Final position of the deposit area of the Xinmo landslide. a Thickness map of IMPM simulation; b Thickness map of actual deposit [32]; c The final accumulation area of different numerical methods [32, 52]

6 Conclusions

This paper develops a GPU-accelerated IMPM for large-scale practical engineering applications. Two different methods, the Cholesky decomposition direct solution method of assembling the global stiffness matrix and the PCG iterative method, are used to solve the linear equations. The risk of the data race occurring in the IMPM process is also studied and avoided by adopting atomic operations. For the frequent reassembly of stiffness matrix, we also constructed an efficient search technique. Statistically, the time to assemble the stiffness matrix is only about 5% for the constructed code. Therefore, the proposed IMPM framework takes advantage of the parallel acceleration in GPU and avoids all the data transfers or sequential processes in the CPU domain, showing high performance in computation.

In the study, one-dimensional compression is used to compare the efficiency of explicit MPM and IMPM. It is found that to achieve the same accuracy, the IMPM solved by the PCG iterative method is about 4 times faster than the explicit MPM. It is found in the IMPM that assembling the stiffness matrix and solving the linear equations take more than 95% of the total computation time. The computational efficiency η is defined as the average computational time cost by each material point in each step. It is found that IMPM shows a large η compared to explicit MPM, showing a ratio of 300 and 10 for the Cholesky decomposition direct solution method and the PCG iterative method, respectively. However, this does not mean the IMPM is low efficiency when solving a practical engineering problem because the time step in the IMPM can be much larger (generally ten times or larger) than the explicit MPM, which may lead to a shorter computational time in the simulation. By modelling the Xinmo landslide, the prospect of GPU-accelerated IMPM in practical engineering applications is demonstrated.

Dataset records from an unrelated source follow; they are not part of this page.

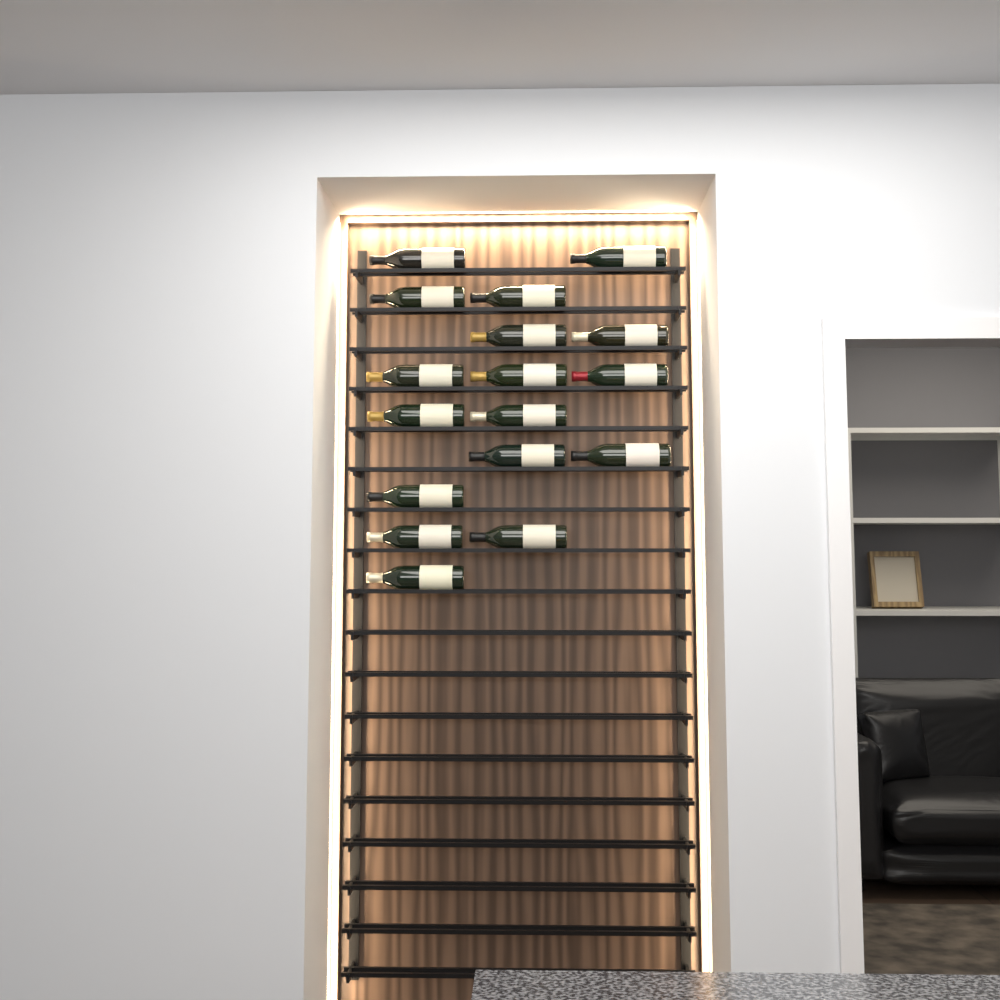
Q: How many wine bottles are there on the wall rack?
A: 17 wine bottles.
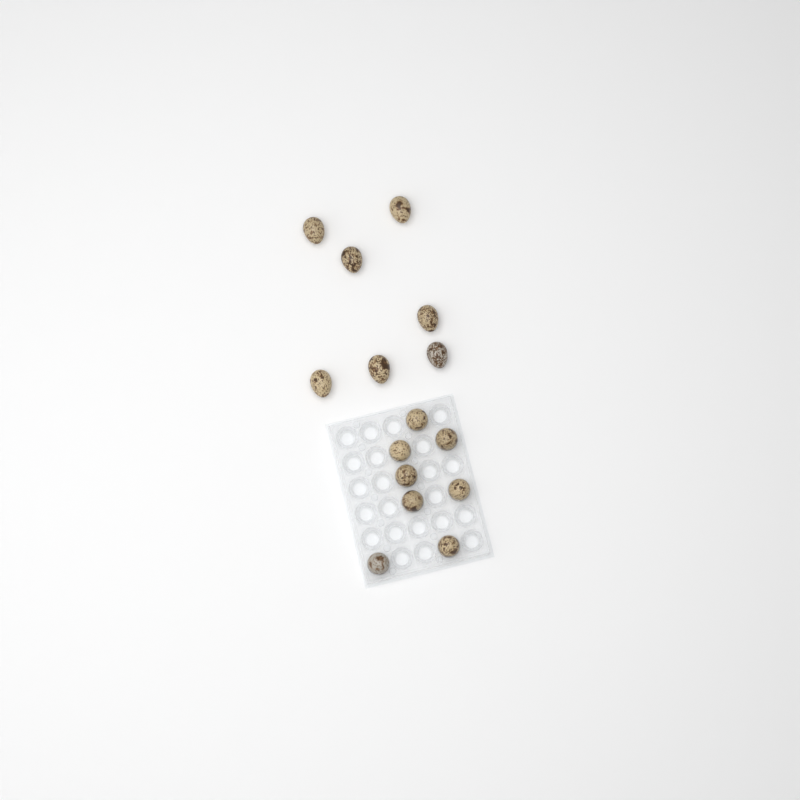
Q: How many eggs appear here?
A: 15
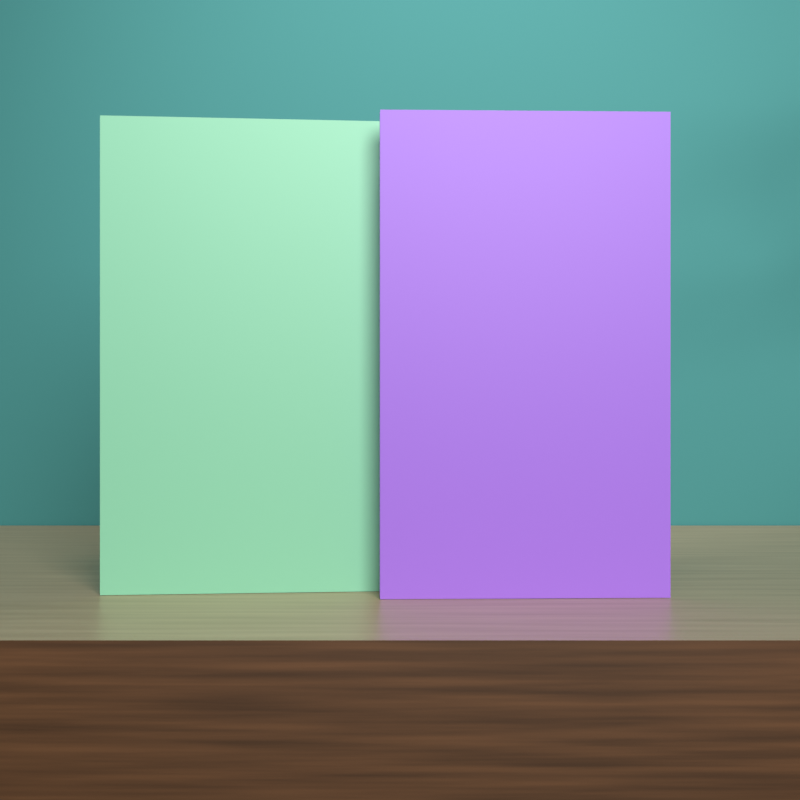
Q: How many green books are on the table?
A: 1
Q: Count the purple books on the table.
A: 1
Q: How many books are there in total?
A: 2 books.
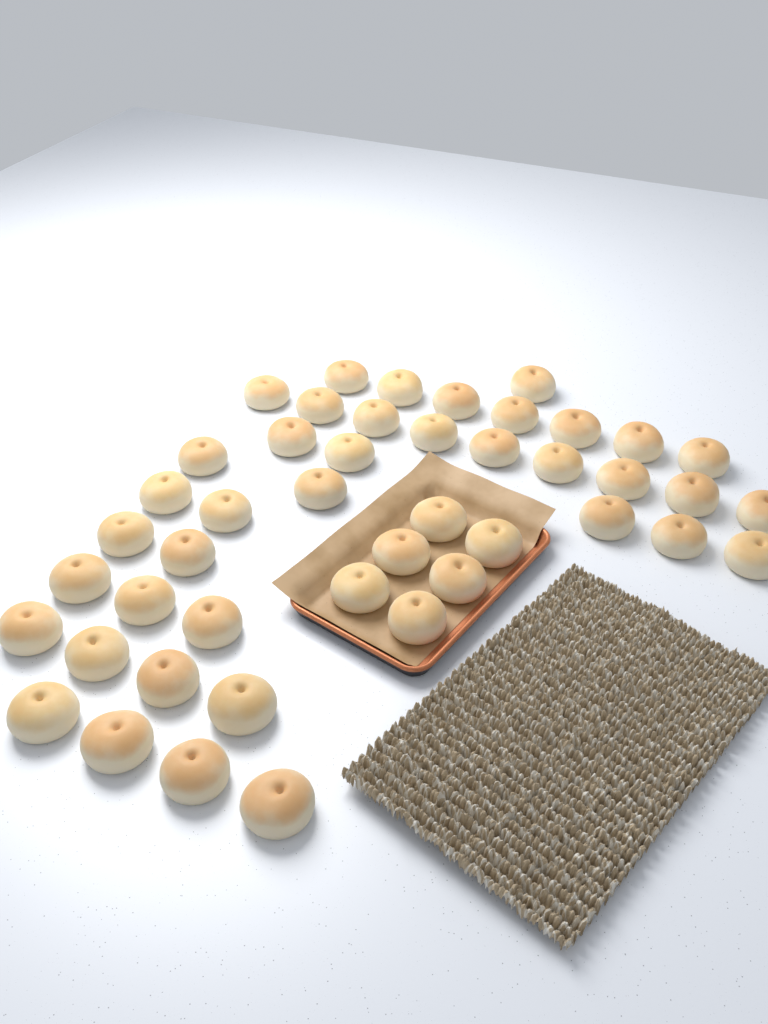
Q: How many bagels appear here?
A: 45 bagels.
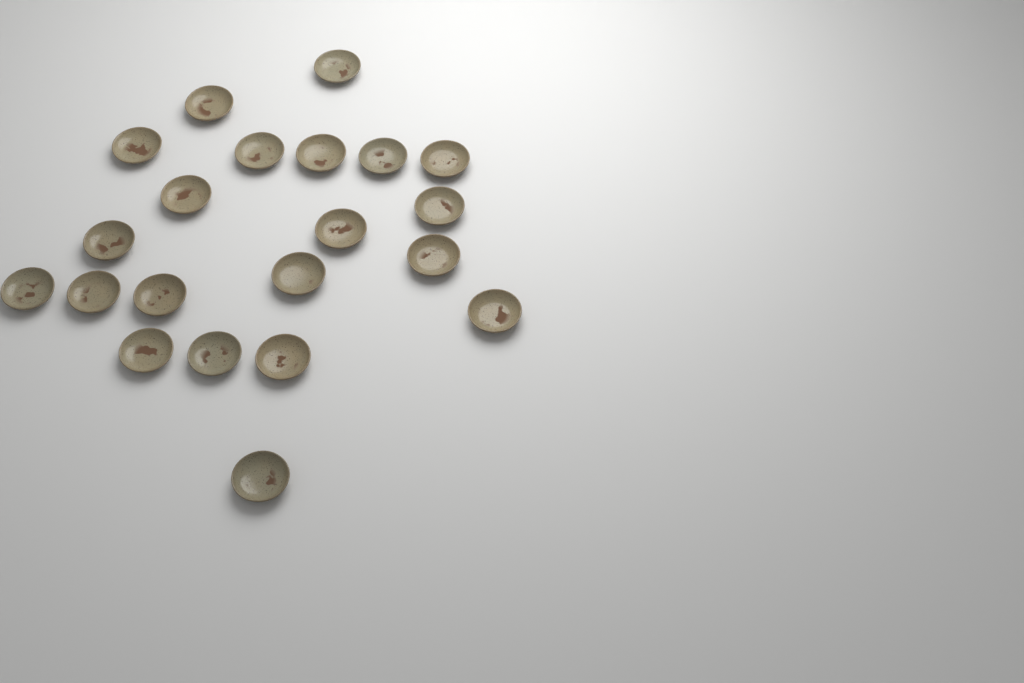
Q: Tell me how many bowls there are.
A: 21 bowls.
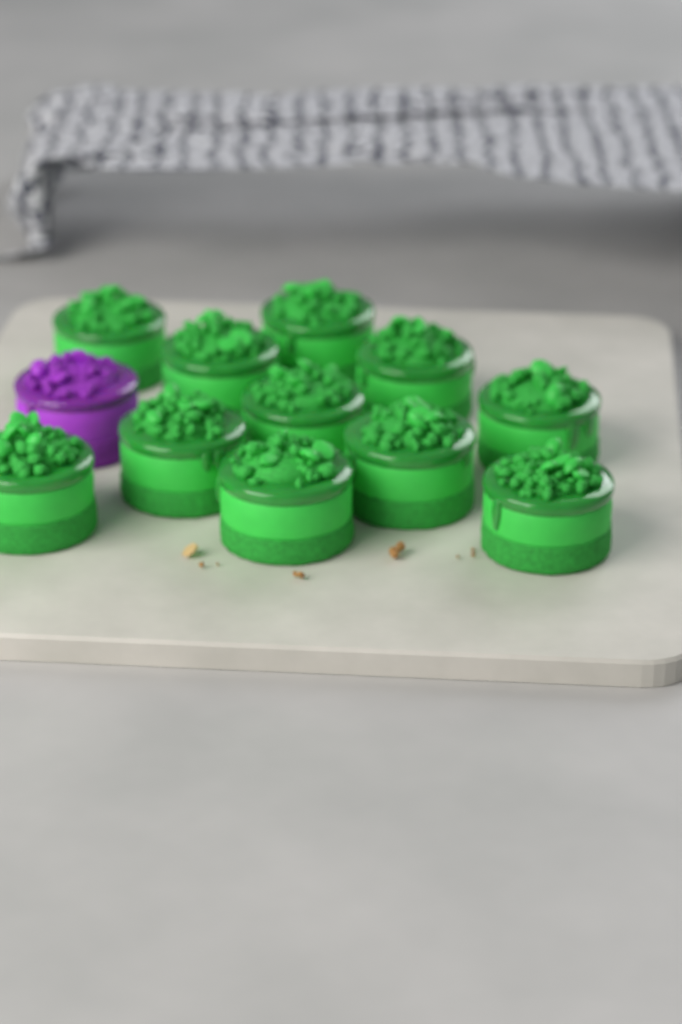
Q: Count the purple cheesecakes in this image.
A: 1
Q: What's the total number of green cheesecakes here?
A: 11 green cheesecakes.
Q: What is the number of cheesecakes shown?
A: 12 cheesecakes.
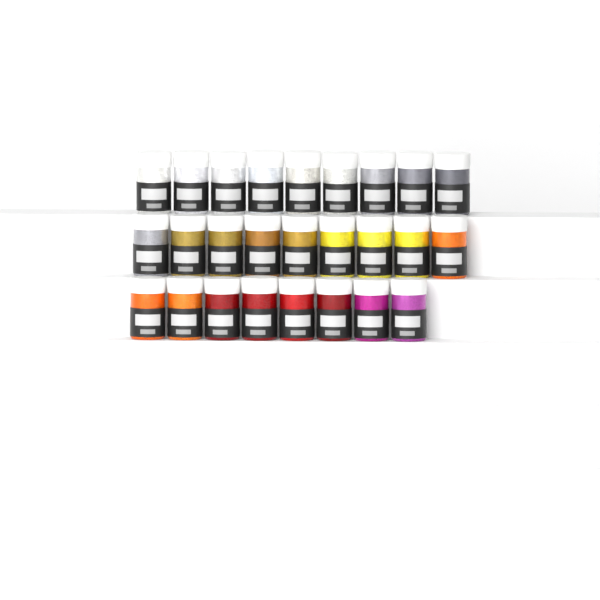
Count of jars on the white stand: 26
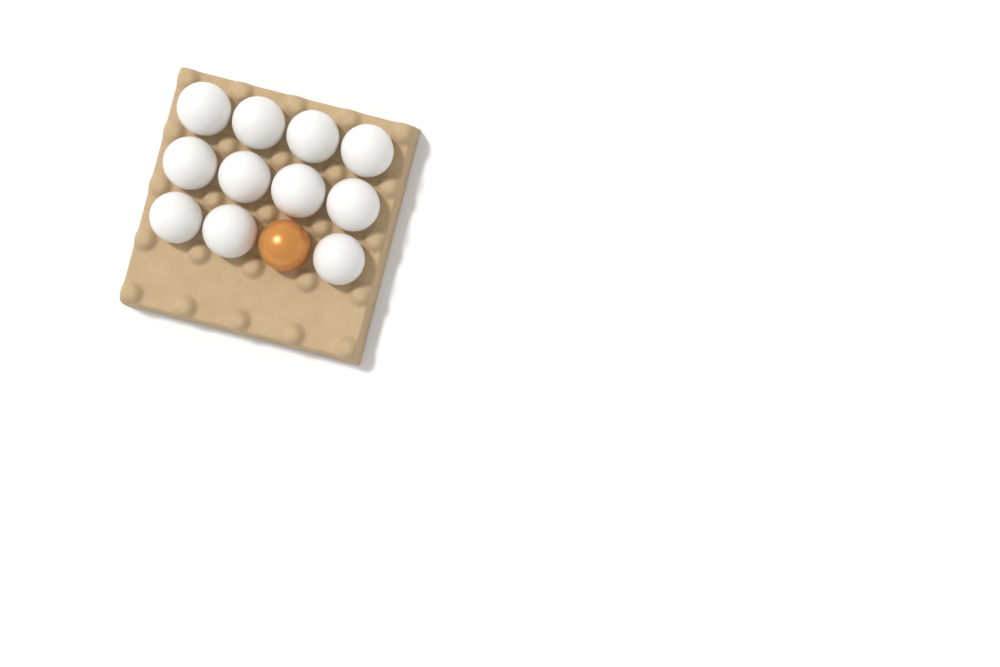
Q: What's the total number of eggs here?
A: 12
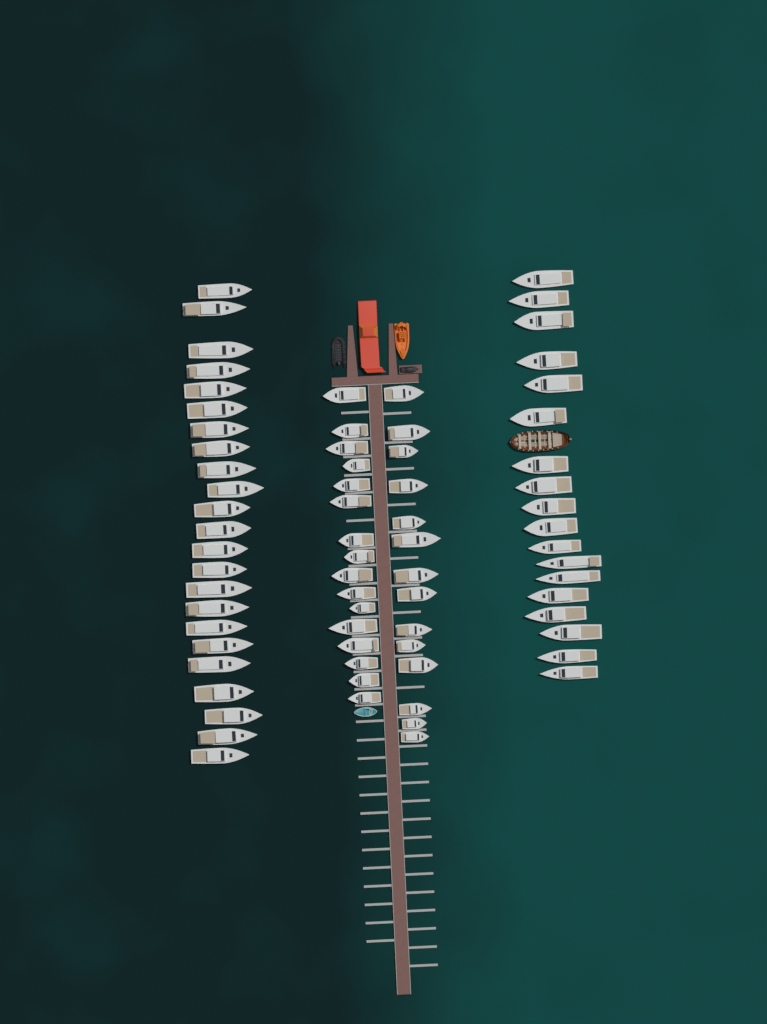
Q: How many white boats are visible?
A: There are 71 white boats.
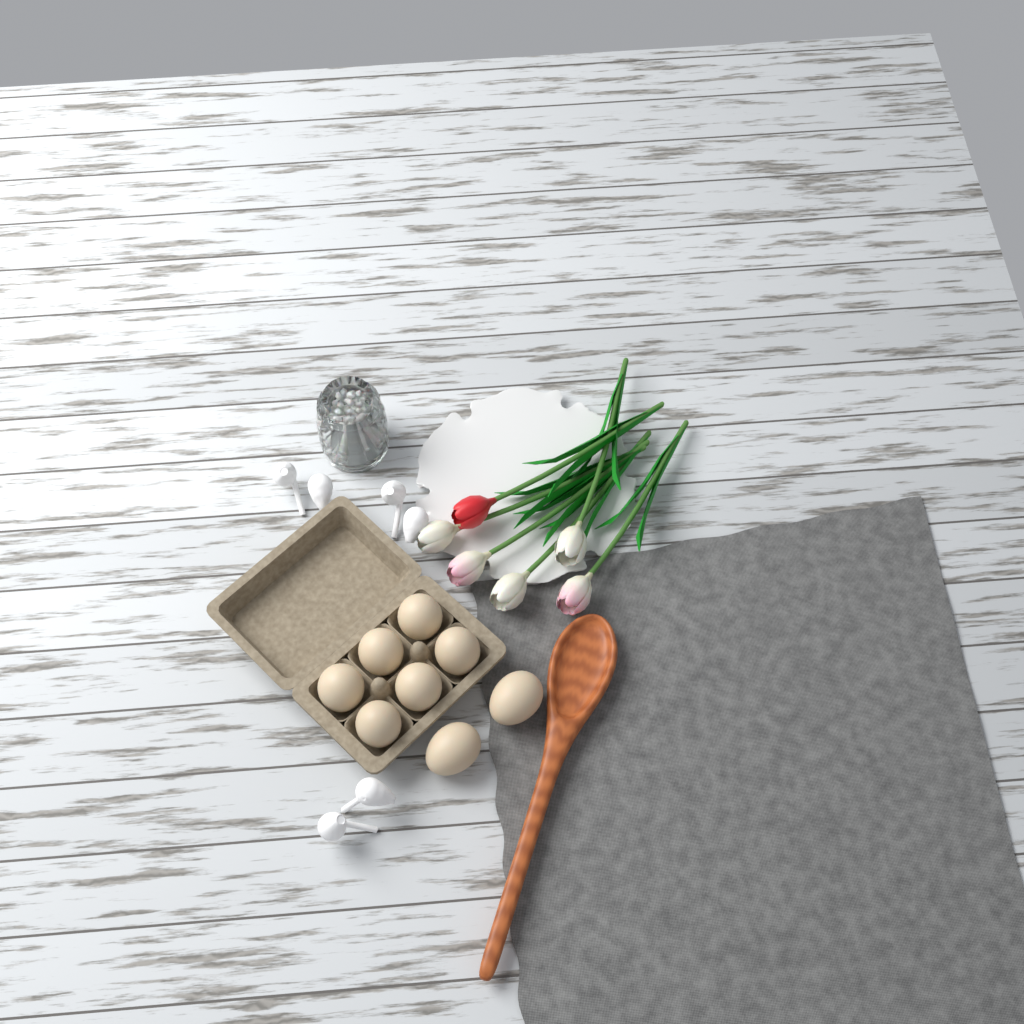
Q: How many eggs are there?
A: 8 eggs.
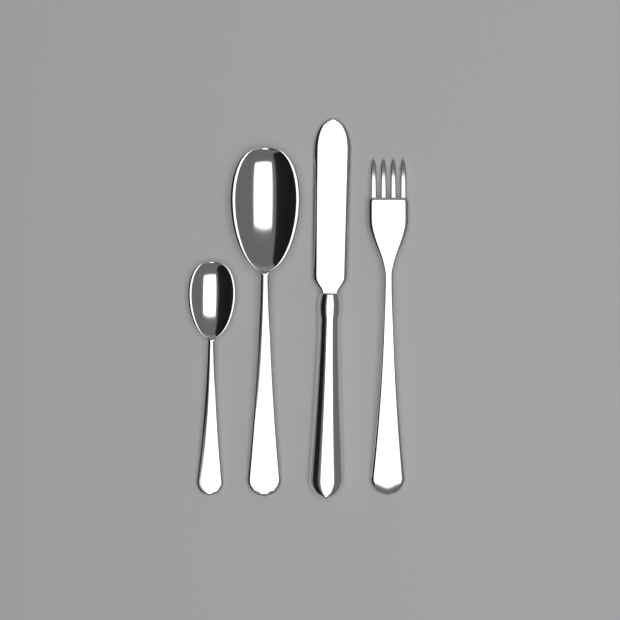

Despite the improvement of the GPU-accelerated IMPM, there are still many obstacles in the application of IMPM in engineering. The memory storage is one of the reasons to limit the growth of GPU-accelerated IMPM computing scale. We can introduce the data storage formula of sparsely populated grid to improve memory storage and break the limit of computing scale [27]. When simulating real engineering problems, the mechanical behaviour of geotechnical bodies is very complex, and more advanced constitutive models should be further used to approximate the engineering, such as the low-plasticity soil model [18].